● Dataset entries:

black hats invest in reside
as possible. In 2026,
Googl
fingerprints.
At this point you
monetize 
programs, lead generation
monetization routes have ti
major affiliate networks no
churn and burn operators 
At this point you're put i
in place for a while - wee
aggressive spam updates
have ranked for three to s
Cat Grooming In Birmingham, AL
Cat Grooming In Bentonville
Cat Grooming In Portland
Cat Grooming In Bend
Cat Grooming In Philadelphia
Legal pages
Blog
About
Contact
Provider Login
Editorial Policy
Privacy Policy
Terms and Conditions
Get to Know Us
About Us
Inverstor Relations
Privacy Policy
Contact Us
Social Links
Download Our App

...

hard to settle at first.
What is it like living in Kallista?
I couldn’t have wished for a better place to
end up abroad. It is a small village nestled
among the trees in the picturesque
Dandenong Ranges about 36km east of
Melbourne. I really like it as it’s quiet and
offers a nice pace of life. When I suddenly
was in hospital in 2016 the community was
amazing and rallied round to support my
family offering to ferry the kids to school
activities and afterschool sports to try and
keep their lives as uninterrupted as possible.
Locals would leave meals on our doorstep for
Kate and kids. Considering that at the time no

● Task directions:
Your answer must consist solely of the lines above between the line holding "black hats invest in reside" and the line holding "Download Our App", inclusive, copied exactly.

● Problem solution:
black hats invest in reside
as possible. In 2026,
Googl
fingerprints.
At this point you
monetize 
programs, lead generation
monetization routes have ti
major affiliate networks no
churn and burn operators 
At this point you're put i
in place for a while - wee
aggressive spam updates
have ranked for three to s
Cat Grooming In Birmingham, AL
Cat Grooming In Bentonville
Cat Grooming In Portland
Cat Grooming In Bend
Cat Grooming In Philadelphia
Legal pages
Blog
About
Contact
Provider Login
Editorial Policy
Privacy Policy
Terms and Conditions
Get to Know Us
About Us
Inverstor Relations
Privacy Policy
Contact Us
Social Links
Download Our App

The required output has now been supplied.